(Saved data entries)
--- START ---
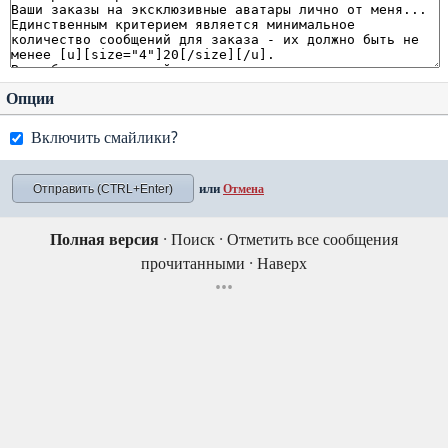
Опции
Включить смайлики?
или
Отмена
Полная версия
·
Поиск
·
Отметить все сообщения
прочитанными
·
Наверх
•••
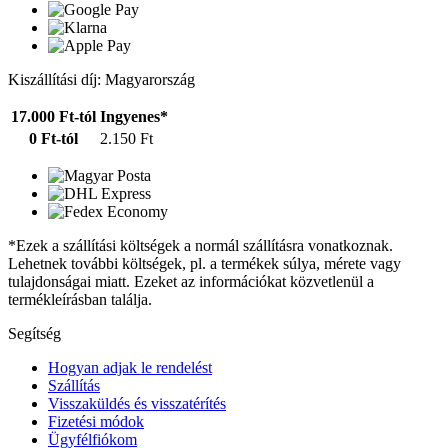
Kiszállítási díj: Magyarország
17.000 Ft-tól
Ingyenes*
0 Ft-tól
2.150 Ft
*Ezek a szállítási költségek a normál szállításra vonatkoznak.
Lehetnek további költségek, pl. a termékek súlya, mérete vagy
tulajdonságai miatt. Ezeket az információkat közvetlenül a
termékleírásban találja.
Segítség
Hogyan adjak le rendelést
Szállítás
Visszaküldés és visszatérítés
Fizetési módok
Ügyfélfiókom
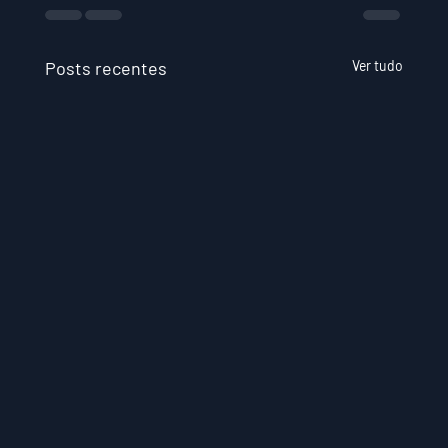
Posts recentes
Ver tudo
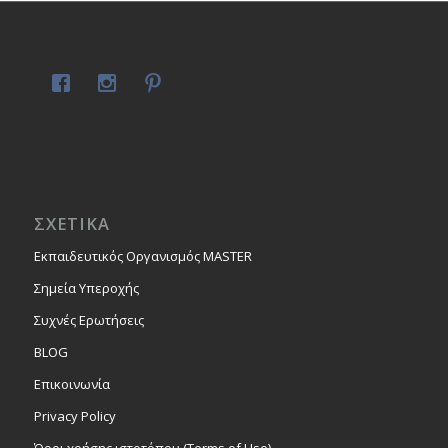
ΣΧΕΤΙΚΑ
Εκπαιδευτικός Οργανισμός MASTER
Σημεία Υπεροχής
Συχνές Ερωτήσεις
BLOG
Επικοινωνία
Privacy Policy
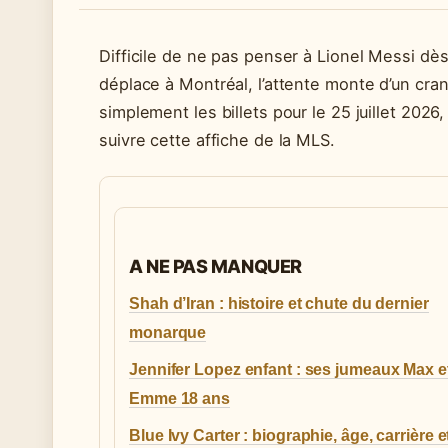
Difficile de ne pas penser à Lionel Messi dès 
déplace à Montréal, l’attente monte d’un cra
simplement les billets pour le 25 juillet 202
suivre cette affiche de la MLS.
A NE PAS MANQUER
Shah d’Iran : histoire et chute du dernier
monarque
Jennifer Lopez enfant : ses jumeaux Max e
Emme 18 ans
Blue Ivy Carter : biographie, âge, carrière e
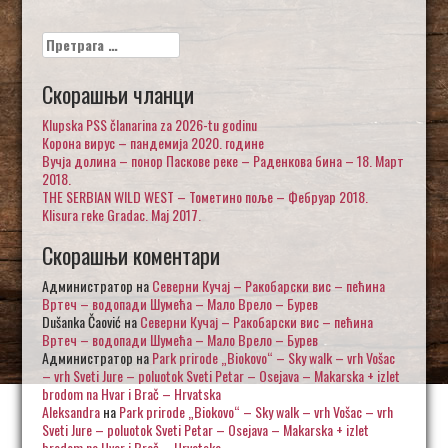
Претрага
за:
Скорашњи чланци
Klupska PSS članarina za 2026-tu godinu
Корона вирус – пандемија 2020. године
Вучја долина – понор Паскове реке – Раденкова бина – 18. Март
2018.
THE SERBIAN WILD WEST – Тометино поље – Фебруар 2018.
Klisura reke Gradac. Maj 2017.
Скорашњи коментари
Администратор
на
Северни Кучај – Ракобарски вис – пећина
Вртеч – водопади Шумећа – Мало Врело – Бурев
Dušanka Čaović
на
Северни Кучај – Ракобарски вис – пећина
Вртеч – водопади Шумећа – Мало Врело – Бурев
Администратор
на
Park prirode „Biokovo“ – Sky walk – vrh Vošac
– vrh Sveti Jure – poluotok Sveti Petar – Osejava – Makarska + izlet
brodom na Hvar i Brač – Hrvatska
Aleksandra
на
Park prirode „Biokovo“ – Sky walk – vrh Vošac – vrh
Sveti Jure – poluotok Sveti Petar – Osejava – Makarska + izlet
brodom na Hvar i Brač – Hrvatska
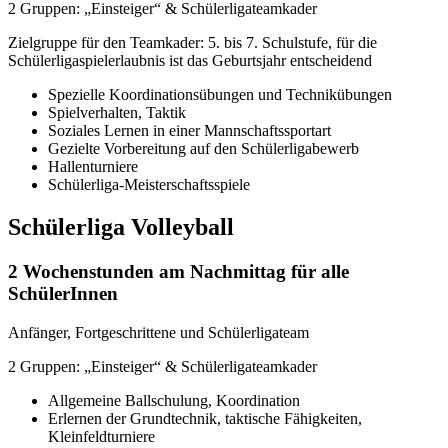
2 Gruppen: „Einsteiger“ & Schülerligateamkader
Zielgruppe für den Teamkader: 5. bis 7. Schulstufe, für die
Schülerligaspielerlaubnis ist das Geburtsjahr entscheidend
Spezielle Koordinationsübungen und Technikübungen
Spielverhalten, Taktik
Soziales Lernen in einer Mannschaftssportart
Gezielte Vorbereitung auf den Schülerligabewerb
Hallenturniere
Schülerliga-Meisterschaftsspiele
Schülerliga Volleyball
2 Wochenstunden am Nachmittag für alle
SchülerInnen
Anfänger, Fortgeschrittene und Schülerligateam
2 Gruppen: „Einsteiger“ & Schülerligateamkader
Allgemeine Ballschulung, Koordination
Erlernen der Grundtechnik, taktische Fähigkeiten,
Kleinfeldturniere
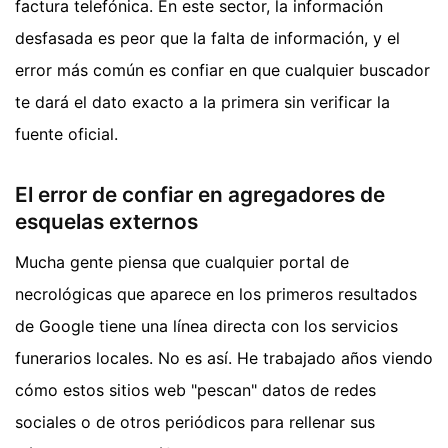
factura telefónica. En este sector, la información
desfasada es peor que la falta de información, y el
error más común es confiar en que cualquier buscador
te dará el dato exacto a la primera sin verificar la
fuente oficial.
El error de confiar en agregadores de
esquelas externos
Mucha gente piensa que cualquier portal de
necrológicas que aparece en los primeros resultados
de Google tiene una línea directa con los servicios
funerarios locales. No es así. He trabajado años viendo
cómo estos sitios web "pescan" datos de redes
sociales o de otros periódicos para rellenar sus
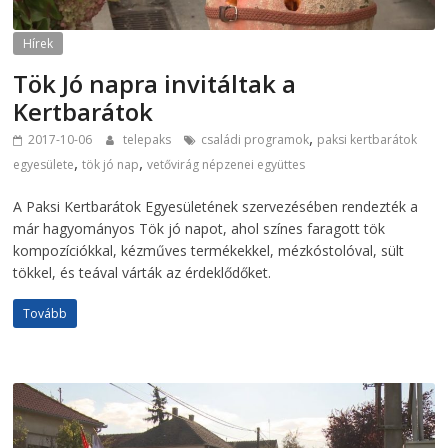
Hírek
Tök Jó napra invitáltak a
Kertbarátok
,
2017-10-06
telepaks
családi programok
paksi kertbarátok
,
,
egyesülete
tök jó nap
vetővirág népzenei együttes
A Paksi Kertbarátok Egyesületének szervezésében rendezték a
már hagyományos Tök jó napot, ahol színes faragott tök
kompozíciókkal, kézműves termékekkel, mézkóstolóval, sült
tökkel, és teával várták az érdeklődőket.
Tovább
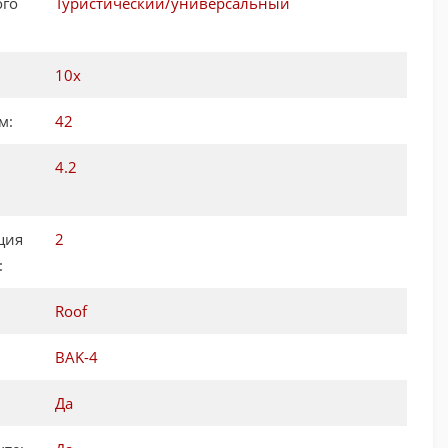
ого
Туристический/универсальный
10х
м:
42
4.2
ция
2
:
Roof
BAK-4
Да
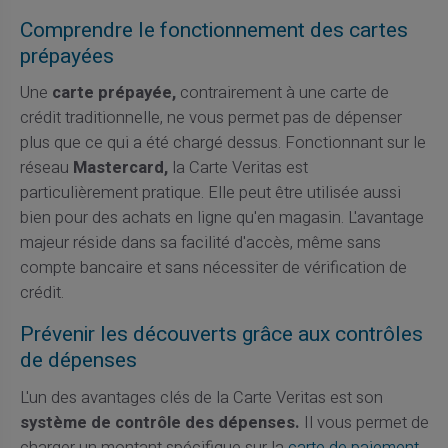
Comprendre le fonctionnement des cartes
prépayées
Une
carte prépayée,
contrairement à une carte de
crédit traditionnelle, ne vous permet pas de dépenser
plus que ce qui a été chargé dessus. Fonctionnant sur le
réseau
Mastercard,
la Carte Veritas est
particulièrement pratique. Elle peut être utilisée aussi
bien pour des achats en ligne qu'en magasin. L'avantage
majeur réside dans sa facilité d'accès, même sans
compte bancaire et sans nécessiter de vérification de
crédit.
Prévenir les découverts grâce aux contrôles
de dépenses
L'un des avantages clés de la Carte Veritas est son
système de contrôle des dépenses.
Il vous permet de
charger un montant spécifique sur la
carte de paiement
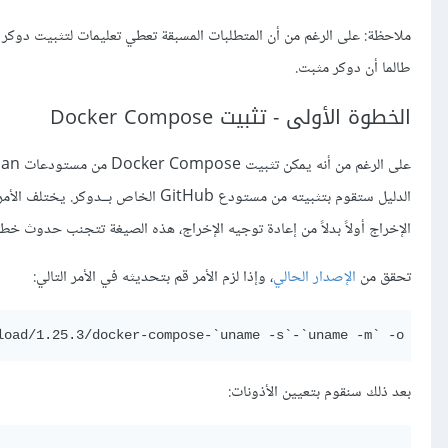
ملاحظة: على الرغم من أن المتطلبات المسبقة تعطي تعليمات لتثبيت دوكر على دبيان 10
طالما أن دوكر مثبت.
الخطوة الأولى - تثبيت Docker Compose
الدليل ستقوم بتثبيته من مستودع GitHub الخاص بــدوكر. يختلف الأمر التالي قليلاً عن الأمر الذي ستجده في صفحة
الإخراج أولاً بدلاً من إعادة توجيه الإخراج، هذه الصيغة تتجنب حدوث 
تحقق من
الإصدار الحالي
، وإذا لزم الأمر قم بتحديثه في الأمر التالي:
بعد ذلك سنقوم بتعيين الأذونات:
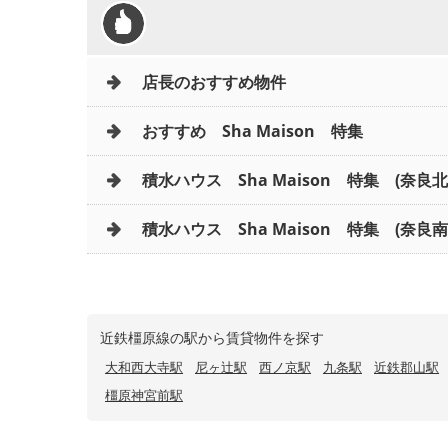
店長のおすすめ物件
おすすめ Sha Maison 特集
積水ハウス Sha Maison 特集 (奈良
積水ハウス Sha Maison 特集 (奈良南
近鉄橿原線の駅から賃貸物件を探す
大和西大寺駅
尼ヶ辻駅
西ノ京駅
九条駅
近鉄郡山駅
橿原神宮前駅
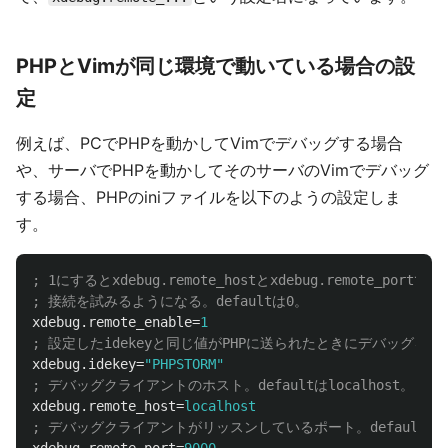
PHPとVimが同じ環境で動いている場合の設
定
例えば、PCでPHPを動かしてVimでデバッグする場合
や、サーバでPHPを動かしてそのサーバのVimでデバッグ
する場合、PHPのiniファイルを以下のようの設定しま
す。
; 1にするとxdebug.remote_hostとxdebug.remot
xdebug.remote_enable
=
1
xdebug.idekey
=
"PHPSTORM"
xdebug.remote_host
=
localhost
--- END ---
**Problem requirements**
The output must match the records word for word, except that no pictures appear.

**Response to this task**
Опции
Включить смайлики?
или
Отмена
Полная версия
·
Поиск
·
Отметить все сообщения
прочитанными
·
Наверх
•••
Kiszállítási díj: Magyarország
17.000 Ft-tól
Ingyenes*
0 Ft-tól
2.150 Ft
*Ezek a szállítási költségek a normál szállításra vonatkoznak.
Lehetnek további költségek, pl. a termékek súlya, mérete vagy
tulajdonságai miatt. Ezeket az információkat közvetlenül a
termékleírásban találja.
Segítség
Hogyan adjak le rendelést
Szállítás
Visszaküldés és visszatérítés
Fizetési módok
Ügyfélfiókom
Posts recentes
Ver tudo
ΣΧΕΤΙΚΑ
Εκπαιδευτικός Οργανισμός MASTER
Σημεία Υπεροχής
Συχνές Ερωτήσεις
BLOG
Επικοινωνία
Privacy Policy
Difficile de ne pas penser à Lionel Messi dès 
déplace à Montréal, l’attente monte d’un cra
simplement les billets pour le 25 juillet 202
suivre cette affiche de la MLS.
A NE PAS MANQUER
Shah d’Iran : histoire et chute du dernier
monarque
Jennifer Lopez enfant : ses jumeaux Max e
Emme 18 ans
Blue Ivy Carter : biographie, âge, carrière e
Претрага
за:
Скорашњи чланци
Klupska PSS članarina za 2026-tu godinu
Корона вирус – пандемија 2020. године
Вучја долина – понор Паскове реке – Раденкова бина – 18. Март
2018.
THE SERBIAN WILD WEST – Тометино поље – Фебруар 2018.
Klisura reke Gradac. Maj 2017.
Скорашњи коментари
Администратор
на
Северни Кучај – Ракобарски вис – пећина
Вртеч – водопади Шумећа – Мало Врело – Бурев
Dušanka Čaović
на
Северни Кучај – Ракобарски вис – пећина
Вртеч – водопади Шумећа – Мало Врело – Бурев
Администратор
на
Park prirode „Biokovo“ – Sky walk – vrh Vošac
– vrh Sveti Jure – poluotok Sveti Petar – Osejava – Makarska + izlet
brodom na Hvar i Brač – Hrvatska
Aleksandra
на
Park prirode „Biokovo“ – Sky walk – vrh Vošac – vrh
Sveti Jure – poluotok Sveti Petar – Osejava – Makarska + izlet
brodom na Hvar i Brač – Hrvatska
2 Gruppen: „Einsteiger“ & Schülerligateamkader
Zielgruppe für den Teamkader: 5. bis 7. Schulstufe, für die
Schülerligaspielerlaubnis ist das Geburtsjahr entscheidend
Spezielle Koordinationsübungen und Technikübungen
Spielverhalten, Taktik
Soziales Lernen in einer Mannschaftssportart
Gezielte Vorbereitung auf den Schülerligabewerb
Hallenturniere
Schülerliga-Meisterschaftsspiele
Schülerliga Volleyball
2 Wochenstunden am Nachmittag für alle
SchülerInnen
Anfänger, Fortgeschrittene und Schülerligateam
2 Gruppen: „Einsteiger“ & Schülerligateamkader
Allgemeine Ballschulung, Koordination
Erlernen der Grundtechnik, taktische Fähigkeiten,
Kleinfeldturniere
factura telefónica. En este sector, la información
desfasada es peor que la falta de información, y el
error más común es confiar en que cualquier buscador
te dará el dato exacto a la primera sin verificar la
fuente oficial.
El error de confiar en agregadores de
esquelas externos
Mucha gente piensa que cualquier portal de
necrológicas que aparece en los primeros resultados
de Google tiene una línea directa con los servicios
funerarios locales. No es así. He trabajado años viendo
cómo estos sitios web "pescan" datos de redes
sociales o de otros periódicos para rellenar sus
Hírek
Tök Jó napra invitáltak a
Kertbarátok
,
2017-10-06
telepaks
családi programok
paksi kertbarátok
,
,
egyesülete
tök jó nap
vetővirág népzenei együttes
A Paksi Kertbarátok Egyesületének szervezésében rendezték a
már hagyományos Tök jó napot, ahol színes faragott tök
kompozíciókkal, kézműves termékekkel, mézkóstolóval, sült
tökkel, és teával várták az érdeklődőket.
Tovább
ого
Туристический/универсальный
10х
м:
42
4.2
ция
2
:
Roof
BAK-4
Да
Comprendre le fonctionnement des cartes
prépayées
Une
carte prépayée,
contrairement à une carte de
crédit traditionnelle, ne vous permet pas de dépenser
plus que ce qui a été chargé dessus. Fonctionnant sur le
réseau
Mastercard,
la Carte Veritas est
particulièrement pratique. Elle peut être utilisée aussi
bien pour des achats en ligne qu'en magasin. L'avantage
majeur réside dans sa facilité d'accès, même sans
compte bancaire et sans nécessiter de vérification de
crédit.
Prévenir les découverts grâce aux contrôles
de dépenses
L'un des avantages clés de la Carte Veritas est son
système de contrôle des dépenses.
Il vous permet de
charger un montant spécifique sur la
carte de paiement
ملاحظة: على الرغم من أن المتطلبات المسبقة تعطي تعليمات لتثبيت دوكر على دبيان 10
طالما أن دوكر مثبت.
الخطوة الأولى - تثبيت Docker Compose
الدليل ستقوم بتثبيته من مستودع GitHub الخاص بــدوكر. يختلف الأمر التالي قليلاً عن الأمر الذي ستجده في صفحة
الإخراج أولاً بدلاً من إعادة توجيه الإخراج، هذه الصيغة تتجنب حدوث 
تحقق من
الإصدار الحالي
، وإذا لزم الأمر قم بتحديثه في الأمر التالي:
بعد ذلك سنقوم بتعيين الأذونات:
店長のおすすめ物件
おすすめ Sha Maison 特集
積水ハウス Sha Maison 特集 (奈良
積水ハウス Sha Maison 特集 (奈良南
近鉄橿原線の駅から賃貸物件を探す
大和西大寺駅
尼ヶ辻駅
西ノ京駅
九条駅
近鉄郡山駅
橿原神宮前駅
PHPとVimが同じ環境で動いている場合の設
定
例えば、PCでPHPを動かしてVimでデバッグする場合
や、サーバでPHPを動かしてそのサーバのVimでデバッグ
する場合、PHPのiniファイルを以下のようの設定しま
す。
; 1にするとxdebug.remote_hostとxdebug.remot
xdebug.remote_enable
=
1
xdebug.idekey
=
"PHPSTORM"
xdebug.remote_host
=
localhost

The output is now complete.